What you need to do >> Reproduce word for word the stretch of the excerpt on capabilities below from "The ergonomics of" through "modules it needs.".

Capable modules?
I recently came across a blog post by Thomas Leonard entitled Lambda Capabilities. This provides an interesting framing of the well-established security concept of capabilities (broadly, explicit, fine-grained authorisation as opposed to policy-based permission) in terms of functional programming. This essentially boils down to the observation that, if you don’t have global variables (a good idea for a variety of reasons), and stick to pure functions, the formal parameters can serve as capabilities — a function can only access the things that you pass in to it. For example, if I only pass in the htdocs
directory object, the function can’t access files elsewhere1.
The ergonomics of passing every capability a function might use explicitly may sound questionable, but there’s a widely used example: JavaScript’s AMD modules. While decidedly not ticking the “purity” box, they’re strikingly similar in use: each module is a function, taking as parameters all of the other modules it needs.

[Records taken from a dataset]
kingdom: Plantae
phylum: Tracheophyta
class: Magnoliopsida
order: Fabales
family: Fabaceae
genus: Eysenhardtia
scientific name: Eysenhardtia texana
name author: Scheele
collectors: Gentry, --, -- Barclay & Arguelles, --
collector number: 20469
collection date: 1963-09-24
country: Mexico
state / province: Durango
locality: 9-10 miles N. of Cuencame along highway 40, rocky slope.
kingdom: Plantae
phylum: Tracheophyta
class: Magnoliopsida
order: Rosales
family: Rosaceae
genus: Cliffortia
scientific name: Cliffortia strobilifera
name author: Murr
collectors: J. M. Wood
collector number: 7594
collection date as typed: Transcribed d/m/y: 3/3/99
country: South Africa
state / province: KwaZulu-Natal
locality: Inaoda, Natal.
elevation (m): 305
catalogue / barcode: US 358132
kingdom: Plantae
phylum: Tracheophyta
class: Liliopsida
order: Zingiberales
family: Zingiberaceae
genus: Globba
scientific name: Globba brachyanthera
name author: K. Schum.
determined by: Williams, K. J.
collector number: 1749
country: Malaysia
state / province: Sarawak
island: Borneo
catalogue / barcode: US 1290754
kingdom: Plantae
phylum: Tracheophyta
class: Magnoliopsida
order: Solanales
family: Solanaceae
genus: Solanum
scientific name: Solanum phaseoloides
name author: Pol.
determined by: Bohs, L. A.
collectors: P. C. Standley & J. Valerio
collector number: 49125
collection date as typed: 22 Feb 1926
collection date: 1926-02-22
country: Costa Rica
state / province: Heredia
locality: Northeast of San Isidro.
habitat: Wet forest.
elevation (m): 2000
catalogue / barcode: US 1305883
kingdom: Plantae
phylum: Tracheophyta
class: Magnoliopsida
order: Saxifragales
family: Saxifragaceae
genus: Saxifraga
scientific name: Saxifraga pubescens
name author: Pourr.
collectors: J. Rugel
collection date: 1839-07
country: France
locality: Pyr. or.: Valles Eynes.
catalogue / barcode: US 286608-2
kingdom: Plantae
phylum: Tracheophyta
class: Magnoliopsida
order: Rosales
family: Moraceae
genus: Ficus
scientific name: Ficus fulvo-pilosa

Response >>
The ergonomics of passing every capability a function might use explicitly may sound questionable, but there’s a widely used example: JavaScript’s AMD modules. While decidedly not ticking the “purity” box, they’re strikingly similar in use: each module is a function, taking as parameters all of the other modules it needs.